Evacuation orders in areas close to Lake Tahoe, including the city of South Lake Tahoe, were downgraded to warnings on Sunday, allowing thousands of residents to return home almost a week after being forced out by threatening flames.
The Caldor Fire got increasingly under control thanks to favorable weather conditions on Sunday, but Monday threatens to bring some more wind to the area. As KCRA reports, Sunday was the fire's slowest day of growth since its first day three weeks ago. As of Monday morning, containment on the fire stands at 44%.
While damage inspections continue, Cal Fire says that 80% of structures in the fire's path have been inspected, and the toll stands at 714 homes and 18 commercial properties destroyed. Over 27,000 structures remain threatened, though the threat to South Lake Tahoe, which seemed severe just a week ago, has begun to fade, to the great relief of homeowners and business owners there.
At 3 p.m. on Sunday, Cal Fire downgraded evacuation orders for much of South Lake Tahoe, and areas next to the lake, east of Highway 89, in Tahoma and Emerald Bay to warnings. Evacuation orders remained in effect for the areas of Fallen Leaf Lake, Meyers, Christmas Valley, and North Upper Truckee.
WHAT: Evacuation Orders Downgraded WHEN: Effective Immediately— CAL FIRE AEU (@CALFIREAEU) September 5, 2021
WHERE: El Dorado County
Evacuation Order Update:
The following Evacuation Orders have been downgraded to Evacuation Warnings in El Dorado County:#caldorfire pic.twitter.com/ph2Jupa7HF
South Lake Tahoe lost out on what would normally have been a bustling and profitable Labor Day Weekend, and evacuees were slowly returning home as of Sunday evening, per the Associated Press. Also, the air around South Lake Tahoe remained very smoky and unpleasant, especially for those with compromised lungs.

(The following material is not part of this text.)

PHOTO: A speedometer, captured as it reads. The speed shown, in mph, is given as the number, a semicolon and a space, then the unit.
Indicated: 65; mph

"So far it hasn't been a mad rush of cars," said South Lake Tahoe Fire Chief Clive Savacool during an evening briefing. "We're happy to see that people are slowly trickling in, just because the city does need time to get ready."
El Dorado County sheriff's Sgt. Simon Brown issued a warning about bear activity, saying that during the evacuation, bears had moved freely through residential areas and spread a lot of garbage around — and maybe even broke into some homes.

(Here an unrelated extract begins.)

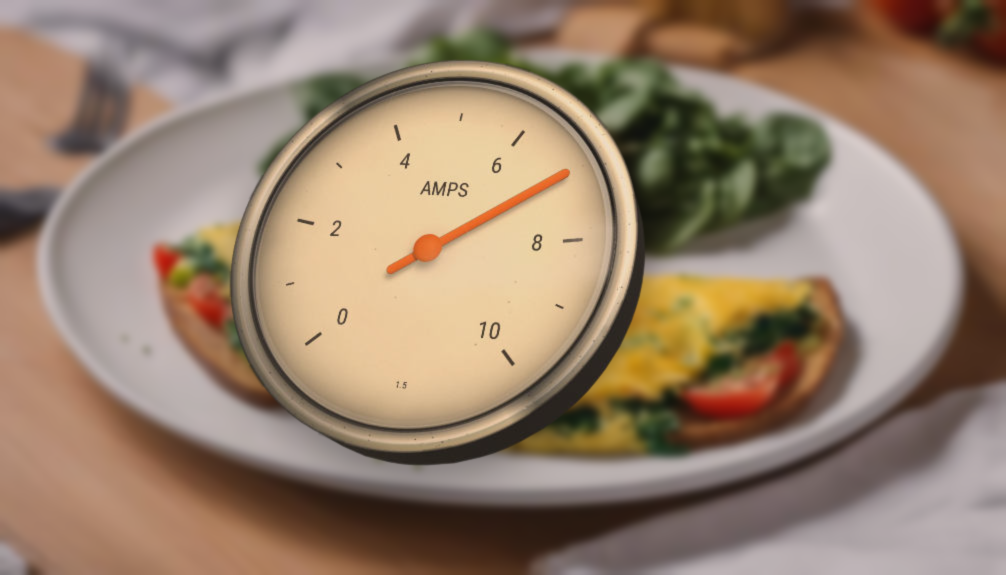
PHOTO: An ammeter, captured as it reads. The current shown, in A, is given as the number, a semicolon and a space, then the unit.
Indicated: 7; A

The fire has moved into remote wilderness areas east of Highway 89, well south of South Lake Tahoe — with the eastern front of the fire now creeping south rather than east. Consequently, evacuation orders in Douglas County, Nevada were also downgraded, as the fire so far seems to have stopped moving toward the Nevada border.
""We're up into the wilderness area," said Jake Cagle, a fire operations section chief, per the Associated Press. "It's just a tough piece of ground. We're in there beating it up. It's over a two-hour hike to get in there."
Firefighters also spent Sunday putting out spot fires and flare-ups within the burn area, and patrolling the residential area of Meyers.
As the Tahoe Daily Tribune reports, a high pressure system looked to bring warm temperatures and only localized wind to the area Monday. Firefighters are aiming to get the Caldor Fire 50% contained in short order, prior to full containment.
As of Sunday, around 14,500 firefighters continued battling 13 separate wildfires around the state of California.